(PhysOrg.com) -- Victoria University graduate Jared Thomas spent many hours riding buses and trains in the greater Wellington region as part of his PhD research.
"My focus was to look at the social needs of public transport passengers and the delicate balance between the need for privacy and social interaction on public transport," says Dr Thomas.
As part of his PhD research, Dr Thomas observed the behaviours of 1,703 passengers, including seat selection, activity use and whether they conversed. He also surveyed around 900 public transport commuters about their attitudes and behaviours, such as which seats they chose and why.
"My findings showed the seating layout of public transport forces people into an intimate distance with strangers, causing a degree of social discomfort. I found that people use a range of interactive strategies to adapt to this close yet impersonal social situation, including defensive behaviours such as reading, listening to music or talking on cell phones, which restricts their ability to engage with their fellow travellers. Others adapt with physically defensive behaviours such as putting their bag on the seat next to them, which also reduces their ability to socially interact."
Dr Thomas said there is evidence that interactive strategies—such as talking and positive body language with other passengers—are more successful than defensive strategies at reducing social discomfort.
"Much like reading a magazine in a dentist's waiting room, defensive strategies may make the time pass more quickly, but they do not necessarily reduce the underlying discomfort of the situation."
Interactive strategies are used by around one-quarter of commuters, but more would interact if there were fewer barriers to interaction, he says. Part of the problem is that social niceties, such as smiling and greetings, are ignored in a crowded public transport setting.
"Another key barrier to social interaction is the seat layout of both buses and trains. Most passengers are offered seats immediately beside one another, where facing each other to communicate important non-verbal signals is awkward. These passengers are about 30% less likely to engage in a conversation than those sitting in other layouts, such as those passengers that are facing each other."

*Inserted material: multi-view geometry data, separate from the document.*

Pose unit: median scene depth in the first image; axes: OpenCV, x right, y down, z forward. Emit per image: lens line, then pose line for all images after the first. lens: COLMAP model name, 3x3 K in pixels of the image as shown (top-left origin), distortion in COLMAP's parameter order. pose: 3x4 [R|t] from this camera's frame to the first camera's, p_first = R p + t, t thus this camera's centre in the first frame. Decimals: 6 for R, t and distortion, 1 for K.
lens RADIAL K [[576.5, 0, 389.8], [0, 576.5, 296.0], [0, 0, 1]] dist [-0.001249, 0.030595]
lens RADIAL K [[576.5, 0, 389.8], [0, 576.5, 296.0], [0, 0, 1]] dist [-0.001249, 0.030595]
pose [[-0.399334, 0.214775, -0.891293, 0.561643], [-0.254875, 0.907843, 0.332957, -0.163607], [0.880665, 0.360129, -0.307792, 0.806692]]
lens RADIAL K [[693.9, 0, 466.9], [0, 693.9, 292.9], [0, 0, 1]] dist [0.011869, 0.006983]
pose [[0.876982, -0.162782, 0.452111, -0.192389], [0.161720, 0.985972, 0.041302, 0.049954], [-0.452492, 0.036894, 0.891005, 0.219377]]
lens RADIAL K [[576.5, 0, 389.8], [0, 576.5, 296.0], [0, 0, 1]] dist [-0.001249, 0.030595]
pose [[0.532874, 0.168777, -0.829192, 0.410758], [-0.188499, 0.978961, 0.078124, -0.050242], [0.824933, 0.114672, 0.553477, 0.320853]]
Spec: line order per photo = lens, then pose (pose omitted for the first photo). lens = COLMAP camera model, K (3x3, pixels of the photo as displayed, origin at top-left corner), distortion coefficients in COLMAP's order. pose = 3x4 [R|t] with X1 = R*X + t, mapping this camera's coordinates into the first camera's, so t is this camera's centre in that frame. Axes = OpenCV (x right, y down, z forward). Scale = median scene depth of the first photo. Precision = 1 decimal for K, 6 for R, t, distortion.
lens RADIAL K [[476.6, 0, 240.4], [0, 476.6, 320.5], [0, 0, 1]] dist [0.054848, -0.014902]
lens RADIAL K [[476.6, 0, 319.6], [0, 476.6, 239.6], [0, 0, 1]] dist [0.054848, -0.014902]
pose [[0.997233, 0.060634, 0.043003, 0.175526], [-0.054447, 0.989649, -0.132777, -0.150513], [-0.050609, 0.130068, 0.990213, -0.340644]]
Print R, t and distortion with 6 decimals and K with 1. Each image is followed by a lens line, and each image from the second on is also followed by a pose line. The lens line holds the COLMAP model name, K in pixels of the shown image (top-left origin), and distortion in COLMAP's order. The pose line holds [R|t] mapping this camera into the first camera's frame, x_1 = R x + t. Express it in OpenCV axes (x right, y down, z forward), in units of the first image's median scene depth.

Dr Thomas, who is himself a public transport user, is currently working for Opus as a transport researcher. He says his research could be used by public transport agencies, passengers, and those who design carriages and buses.
Dr Thomas graduated with a PhD in Psychology from Victoria University in December and was supported in his study by funding from the Tertiary Education Commission (TEC) and the Foundation for Research, Science and Technology (FRST). His principal supervisor was Dr Marc Wilson.